Set out the lines below as a Markdown table with the columns "Row" and "Text", giving each line its own numbered row and leaving out blank lines. Omit the pictures from the table.

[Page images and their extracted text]
■ ■ ■
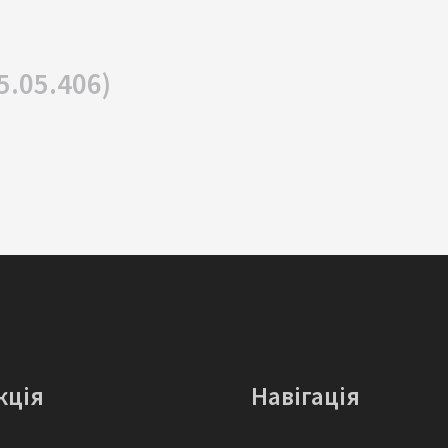
5.05.406)
кція
Навігація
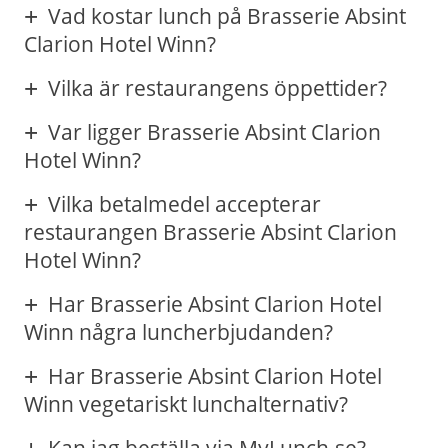
Vad kostar lunch på Brasserie Absint
Clarion Hotel Winn?
Vilka är restaurangens öppettider?
Var ligger Brasserie Absint Clarion
Hotel Winn?
Vilka betalmedel accepterar
restaurangen Brasserie Absint Clarion
Hotel Winn?
Har Brasserie Absint Clarion Hotel
Winn några luncherbjudanden?
Har Brasserie Absint Clarion Hotel
Winn vegetariskt lunchalternativ?
Kan jag beställa via MyLunch.se?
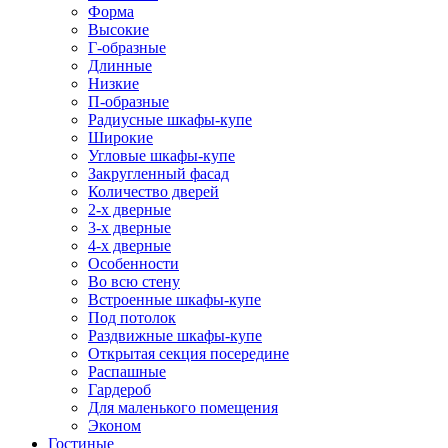
Форма
Высокие
Г-образные
Длинные
Низкие
П-образные
Радиусные шкафы-купе
Широкие
Угловые шкафы-купе
Закругленный фасад
Количество дверей
2-х дверные
3-х дверные
4-х дверные
Особенности
Во всю стену
Встроенные шкафы-купе
Под потолок
Раздвижные шкафы-купе
Открытая секция посередине
Распашные
Гардероб
Для маленького помещения
Эконом
Гостиные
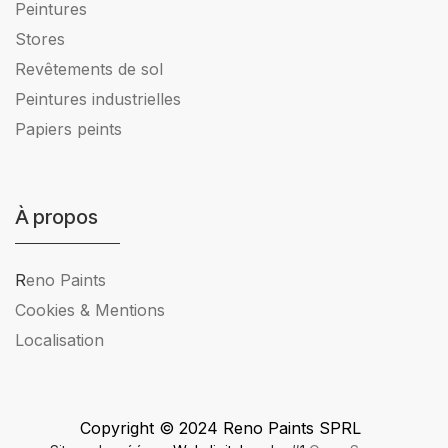
Peintures
Stores
Revêtements de sol
Peintures industrielles
Papiers peints
À propos
R
eno Paints
Cookies & Mentions
Localisation
Copyright © 2024 Reno Paints SPRL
■ ■ ■
### Your solution
| Row | Text |
|---|---|
| 1 | 5.05.406) |
| 2 | кція |
| 3 | Навігація |
| 4 | Vad kostar lunch på Brasserie Absint |
| 5 | Clarion Hotel Winn? |
| 6 | Vilka är restaurangens öppettider? |
| 7 | Var ligger Brasserie Absint Clarion |
| 8 | Hotel Winn? |
| 9 | Vilka betalmedel accepterar |
| 10 | restaurangen Brasserie Absint Clarion |
| 11 | Hotel Winn? |
| 12 | Har Brasserie Absint Clarion Hotel |
| 13 | Winn några luncherbjudanden? |
| 14 | Har Brasserie Absint Clarion Hotel |
| 15 | Winn vegetariskt lunchalternativ? |
| 16 | Kan jag beställa via MyLunch.se? |
| 17 | Форма |
| 18 | Высокие |
| 19 | Г-образные |
| 20 | Длинные |
| 21 | Низкие |
| 22 | П-образные |
| 23 | Радиусные шкафы-купе |
| 24 | Широкие |
| 25 | Угловые шкафы-купе |
| 26 | Закругленный фасад |
| 27 | Количество дверей |
| 28 | 2-х дверные |
| 29 | 3-х дверные |
| 30 | 4-х дверные |
| 31 | Особенности |
| 32 | Во всю стену |
| 33 | Встроенные шкафы-купе |
| 34 | Под потолок |
| 35 | Раздвижные шкафы-купе |
| 36 | Открытая секция посередине |
| 37 | Распашные |
| 38 | Гардероб |
| 39 | Для маленького помещения |
| 40 | Эконом |
| 41 | Гостиные |
| 42 | Peintures |
| 43 | Stores |
| 44 | Revêtements de sol |
| 45 | Peintures industrielles |
| 46 | Papiers peints |
| 47 | À propos |
| 48 | R |
| 49 | eno Paints |
| 50 | Cookies & Mentions |
| 51 | Localisation |
| 52 | Copyright © 2024 Reno Paints SPRL |